Each time Jesus uses the phrase “this generation,” it always refers to the generation to whom Jesus was speaking. In fact, in a radio debate that Tommy and I had some years ago, he admitted that every use of “this generation” in the gospels refers to the generation of Jesus’ day except in Matthew 24:34. This is contrary to what Tommy claims for himself: “Literal interpretation looks to the text, the actual words and phrases of a passage.”

Every time “this generation” (he genea haute) is used in the gospels, it refers to the generation of Jesus’ day: Matthew 11:16; 12:41, 45; 23:36; 24:34; Mark 8:12 (twice), 38; 13:30; Luke 7:31; 11:29, 30, 31, 32, 50, 51, 17:25; 21:32.

The use of the near demonstrative “this” forces the interpreter to understand Jesus to mean the generation to whom He was speaking. If Jesus had a future generation in view, He could have easily alleviated any confusion by using the far demonstrative “that” to distinguish His use of “this generation” in Matthew 24 (and Mark 13:30 and Luke 21:32) from every other time He used “this generation.”

Let me call in some experts on the subject to show that Tommy is far off base when it comes to his non-literal interpretation of “this generation” in the Olivet Discourse.

Robert G. Bratcher and Eugene A. Nida: [T]he obvious meaning of the words ‘this generation’ is the people contemporary with Jesus. Nothing can be gained by trying to take the word in any sense other than its normal one: in Mark (elsewhere in 8:12, 9:19) the word always has this meaning.” ((Robert G. Bratcher and Eugene A. Nida, A Translator’s Handbook of the Gospel of Mark (New York: United Bible Societies, 1961), 419.))

D. A. Carson: “[This generation] can only with the greatest difficulty be made to mean anything other than the generation living when Jesus spoke.” ((D.A. Carson, “Matthew” in The Expositor’s Bible Commentary, gen. ed. Frank E. Gaebelein, 12 vols. (Grand Rapids, MI: Zondervan, 1985), 8:507.))

John Nolland: “Matthew uses genea here for the tenth time. ‘This generation’ is the generation of Jesus’ contemporaries.” ((John Nolland The Gospel of Matthew: A Commentary on the Greek Text (Grand Rapids, MI: Eerdmans, 2005), 988–989.))

William Sanford LaSor: “If ‘this generation’ is taken literally, all of the predictions were to take place within the life-span of those living at that time.” ((William Sanford LaSor, The Truth About Armageddon: What the Bible Says About the End Times (Grand Rapids, MI: Baker Book House, 1987), 122.))

Jack P. Lewis: “Others have argued that genea means the final generation; that is, once the signs have started, all these happenings would transpire in one generation (cf. 23:36). But elsewhere in Matthew genea means the people alive at one time and usually at the time of Jesus (1:17; 11:16; 12:39,41,45; 23:36; Mark 8:38; Luke 11:50f.; 17:25), and it doubtlessly means the same here.” ((Jack P. Lewis, The Gospel According to Matthew, Part 2; Living Word Commentary: Sweet Publishing, 1976), 128.))

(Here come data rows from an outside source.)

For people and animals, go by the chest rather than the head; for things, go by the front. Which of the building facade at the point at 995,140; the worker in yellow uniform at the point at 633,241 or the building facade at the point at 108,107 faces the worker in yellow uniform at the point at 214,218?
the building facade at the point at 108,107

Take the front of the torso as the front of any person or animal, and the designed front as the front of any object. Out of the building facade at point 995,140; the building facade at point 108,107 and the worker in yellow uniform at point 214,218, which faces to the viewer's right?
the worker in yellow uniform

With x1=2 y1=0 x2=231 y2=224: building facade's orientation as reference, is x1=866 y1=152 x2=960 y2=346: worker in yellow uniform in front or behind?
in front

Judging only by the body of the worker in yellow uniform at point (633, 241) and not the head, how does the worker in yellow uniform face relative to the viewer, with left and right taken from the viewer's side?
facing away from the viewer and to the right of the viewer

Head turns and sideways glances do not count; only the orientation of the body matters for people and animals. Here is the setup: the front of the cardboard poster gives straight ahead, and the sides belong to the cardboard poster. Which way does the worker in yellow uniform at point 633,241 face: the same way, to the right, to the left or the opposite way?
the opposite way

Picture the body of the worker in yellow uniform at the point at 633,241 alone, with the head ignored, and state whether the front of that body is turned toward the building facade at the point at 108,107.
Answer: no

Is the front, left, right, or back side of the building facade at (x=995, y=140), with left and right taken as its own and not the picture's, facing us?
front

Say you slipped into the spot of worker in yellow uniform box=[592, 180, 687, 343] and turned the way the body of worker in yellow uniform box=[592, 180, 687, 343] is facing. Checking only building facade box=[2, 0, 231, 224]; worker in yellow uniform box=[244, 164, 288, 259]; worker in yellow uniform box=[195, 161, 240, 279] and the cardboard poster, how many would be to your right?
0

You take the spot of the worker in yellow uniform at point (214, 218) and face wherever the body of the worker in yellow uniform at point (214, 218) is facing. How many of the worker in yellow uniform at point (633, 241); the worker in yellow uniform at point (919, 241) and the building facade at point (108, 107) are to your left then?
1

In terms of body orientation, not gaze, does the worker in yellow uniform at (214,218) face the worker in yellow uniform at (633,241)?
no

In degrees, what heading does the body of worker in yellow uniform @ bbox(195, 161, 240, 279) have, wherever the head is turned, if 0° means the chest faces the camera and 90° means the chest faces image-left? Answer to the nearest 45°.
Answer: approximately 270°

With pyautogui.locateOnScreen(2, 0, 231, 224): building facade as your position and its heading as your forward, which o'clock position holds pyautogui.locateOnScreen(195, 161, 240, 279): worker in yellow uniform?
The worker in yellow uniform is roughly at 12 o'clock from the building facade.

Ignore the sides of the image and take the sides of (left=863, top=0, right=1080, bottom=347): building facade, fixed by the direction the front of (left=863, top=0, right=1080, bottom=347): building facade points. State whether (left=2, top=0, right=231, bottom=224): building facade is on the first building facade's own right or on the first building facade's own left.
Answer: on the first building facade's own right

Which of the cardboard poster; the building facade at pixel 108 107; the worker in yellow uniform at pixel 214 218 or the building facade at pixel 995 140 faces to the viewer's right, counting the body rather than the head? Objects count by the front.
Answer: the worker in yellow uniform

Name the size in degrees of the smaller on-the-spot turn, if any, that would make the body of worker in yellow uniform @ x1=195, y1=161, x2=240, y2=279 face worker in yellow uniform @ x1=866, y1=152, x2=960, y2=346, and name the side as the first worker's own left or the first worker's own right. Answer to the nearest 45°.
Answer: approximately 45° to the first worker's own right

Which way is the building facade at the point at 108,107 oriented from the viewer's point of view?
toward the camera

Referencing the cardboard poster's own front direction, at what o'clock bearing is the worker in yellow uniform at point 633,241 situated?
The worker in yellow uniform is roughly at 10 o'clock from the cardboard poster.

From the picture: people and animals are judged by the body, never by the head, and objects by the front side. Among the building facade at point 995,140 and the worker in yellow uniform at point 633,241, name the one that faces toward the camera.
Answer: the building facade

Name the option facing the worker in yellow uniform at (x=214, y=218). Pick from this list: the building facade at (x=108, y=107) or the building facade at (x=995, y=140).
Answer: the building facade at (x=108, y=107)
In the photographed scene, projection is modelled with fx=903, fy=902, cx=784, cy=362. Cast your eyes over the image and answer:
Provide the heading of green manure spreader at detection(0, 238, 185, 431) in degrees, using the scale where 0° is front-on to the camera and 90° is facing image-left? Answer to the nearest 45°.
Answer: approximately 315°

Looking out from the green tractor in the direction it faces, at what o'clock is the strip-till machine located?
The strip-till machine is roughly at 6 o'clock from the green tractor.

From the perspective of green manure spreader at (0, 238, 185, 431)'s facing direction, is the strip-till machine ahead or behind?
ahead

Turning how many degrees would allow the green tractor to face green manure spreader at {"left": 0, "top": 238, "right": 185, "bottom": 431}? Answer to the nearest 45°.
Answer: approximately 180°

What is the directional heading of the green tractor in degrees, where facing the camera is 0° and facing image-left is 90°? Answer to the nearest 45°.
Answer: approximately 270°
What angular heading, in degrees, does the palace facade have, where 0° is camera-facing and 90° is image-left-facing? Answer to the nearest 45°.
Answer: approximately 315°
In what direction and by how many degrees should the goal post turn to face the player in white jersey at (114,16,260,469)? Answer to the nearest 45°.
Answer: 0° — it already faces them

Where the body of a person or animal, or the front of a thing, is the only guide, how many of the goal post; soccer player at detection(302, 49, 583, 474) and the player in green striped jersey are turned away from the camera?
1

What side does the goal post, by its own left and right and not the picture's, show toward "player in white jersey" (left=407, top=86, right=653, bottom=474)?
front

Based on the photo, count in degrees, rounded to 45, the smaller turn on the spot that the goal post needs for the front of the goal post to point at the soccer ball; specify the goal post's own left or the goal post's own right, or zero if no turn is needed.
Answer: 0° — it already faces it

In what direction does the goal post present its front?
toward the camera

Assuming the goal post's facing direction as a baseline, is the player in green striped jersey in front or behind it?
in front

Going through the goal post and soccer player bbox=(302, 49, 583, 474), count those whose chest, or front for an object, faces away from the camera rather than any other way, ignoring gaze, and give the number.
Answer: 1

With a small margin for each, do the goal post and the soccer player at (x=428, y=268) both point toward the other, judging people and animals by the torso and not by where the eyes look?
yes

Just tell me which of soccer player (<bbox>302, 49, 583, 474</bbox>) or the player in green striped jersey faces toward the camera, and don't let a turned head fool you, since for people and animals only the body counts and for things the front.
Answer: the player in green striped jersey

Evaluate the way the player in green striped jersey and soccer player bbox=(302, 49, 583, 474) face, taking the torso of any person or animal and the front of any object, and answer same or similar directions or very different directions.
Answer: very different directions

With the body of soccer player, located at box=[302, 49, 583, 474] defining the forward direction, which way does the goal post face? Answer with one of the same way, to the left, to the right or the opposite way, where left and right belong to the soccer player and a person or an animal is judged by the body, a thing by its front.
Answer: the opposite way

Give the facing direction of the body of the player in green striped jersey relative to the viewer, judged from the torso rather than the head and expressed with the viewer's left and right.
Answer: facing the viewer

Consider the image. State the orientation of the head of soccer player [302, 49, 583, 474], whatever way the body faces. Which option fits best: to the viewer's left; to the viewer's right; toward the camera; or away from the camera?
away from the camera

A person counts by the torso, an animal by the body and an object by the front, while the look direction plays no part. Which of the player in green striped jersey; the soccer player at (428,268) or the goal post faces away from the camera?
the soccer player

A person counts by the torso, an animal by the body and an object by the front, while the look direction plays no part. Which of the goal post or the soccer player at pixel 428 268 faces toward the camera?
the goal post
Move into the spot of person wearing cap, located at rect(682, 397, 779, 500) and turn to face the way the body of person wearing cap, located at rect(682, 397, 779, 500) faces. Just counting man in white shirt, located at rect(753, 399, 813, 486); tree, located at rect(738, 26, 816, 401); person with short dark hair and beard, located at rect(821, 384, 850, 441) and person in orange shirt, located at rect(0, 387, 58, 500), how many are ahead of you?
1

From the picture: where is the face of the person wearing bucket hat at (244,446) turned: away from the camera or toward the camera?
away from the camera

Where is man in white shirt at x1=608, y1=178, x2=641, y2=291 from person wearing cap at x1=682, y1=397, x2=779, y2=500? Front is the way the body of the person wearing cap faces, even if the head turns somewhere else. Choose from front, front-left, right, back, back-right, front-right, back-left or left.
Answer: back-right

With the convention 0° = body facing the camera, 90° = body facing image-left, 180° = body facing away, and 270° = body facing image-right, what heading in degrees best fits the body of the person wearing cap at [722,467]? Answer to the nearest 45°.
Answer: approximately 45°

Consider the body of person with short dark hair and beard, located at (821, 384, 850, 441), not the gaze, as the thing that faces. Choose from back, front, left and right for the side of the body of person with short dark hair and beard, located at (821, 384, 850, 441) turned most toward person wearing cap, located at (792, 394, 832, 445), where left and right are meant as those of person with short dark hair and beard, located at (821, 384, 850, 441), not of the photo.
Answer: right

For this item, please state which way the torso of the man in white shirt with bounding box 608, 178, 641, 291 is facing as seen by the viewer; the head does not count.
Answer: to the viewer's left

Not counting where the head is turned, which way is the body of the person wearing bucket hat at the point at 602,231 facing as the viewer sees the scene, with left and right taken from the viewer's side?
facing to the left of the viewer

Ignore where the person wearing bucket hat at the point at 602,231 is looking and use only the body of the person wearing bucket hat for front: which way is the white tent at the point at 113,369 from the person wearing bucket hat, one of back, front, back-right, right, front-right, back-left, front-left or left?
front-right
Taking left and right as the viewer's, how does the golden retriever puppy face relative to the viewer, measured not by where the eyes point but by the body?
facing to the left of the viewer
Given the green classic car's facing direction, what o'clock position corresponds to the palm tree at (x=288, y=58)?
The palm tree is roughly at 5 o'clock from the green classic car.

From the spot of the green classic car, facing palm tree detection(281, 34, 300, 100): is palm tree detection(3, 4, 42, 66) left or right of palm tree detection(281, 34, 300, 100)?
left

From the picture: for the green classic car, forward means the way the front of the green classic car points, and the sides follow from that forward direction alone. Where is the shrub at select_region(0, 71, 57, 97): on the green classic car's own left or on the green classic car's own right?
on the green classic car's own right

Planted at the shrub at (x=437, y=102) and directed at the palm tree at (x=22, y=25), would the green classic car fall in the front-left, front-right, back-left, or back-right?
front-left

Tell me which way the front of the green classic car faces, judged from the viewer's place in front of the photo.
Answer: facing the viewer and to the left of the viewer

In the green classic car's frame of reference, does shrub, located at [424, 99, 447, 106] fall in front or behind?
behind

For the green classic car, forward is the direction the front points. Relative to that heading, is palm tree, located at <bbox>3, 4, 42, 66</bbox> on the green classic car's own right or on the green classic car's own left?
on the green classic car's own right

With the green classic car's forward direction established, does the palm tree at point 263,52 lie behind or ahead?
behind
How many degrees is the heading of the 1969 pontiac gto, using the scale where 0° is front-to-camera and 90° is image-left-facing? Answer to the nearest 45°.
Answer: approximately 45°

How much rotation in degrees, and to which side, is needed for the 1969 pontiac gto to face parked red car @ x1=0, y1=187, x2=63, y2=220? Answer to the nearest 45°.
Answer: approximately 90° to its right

Tommy wrote that an “allegorical or non-literal interpretation imports an idea not found specifically in the text of a passage.” So how does Tommy change “this generation” into a future generation? He adds words to the text. In their book Charting the End Times, Tommy and co-author Tim LaHaye argue that Matthew 24:34 should read, “The generation that ‘sees’ these things will not pass till all is fulfilled.” ((Tim LaHaye and Thomas Ice, Charting the End Times: A Visual Guide to Understanding Bible Prophecy (Eugene, OR: Harvest House Publishers, 2001), 36.)) In order to get this meaning, “this” has to be replaced with “the” and four words have to be added to the verse: “The generation that sees these signs will not pass away. . . .” This is not the way to interpret the Bible. In addition, we are told in Matthew 24:33 who will see the signs: “even so you too, when you see all these things, recognize that He is near, right at the door.” The “you” is them not us.

So who’s the more consistently literal interpreter of Matthew 24:34? It’s certainly not Tommy Ice and his fellow dispensationalists.

I’ll answer the rest of Tommy’s “clarifications” in future articles.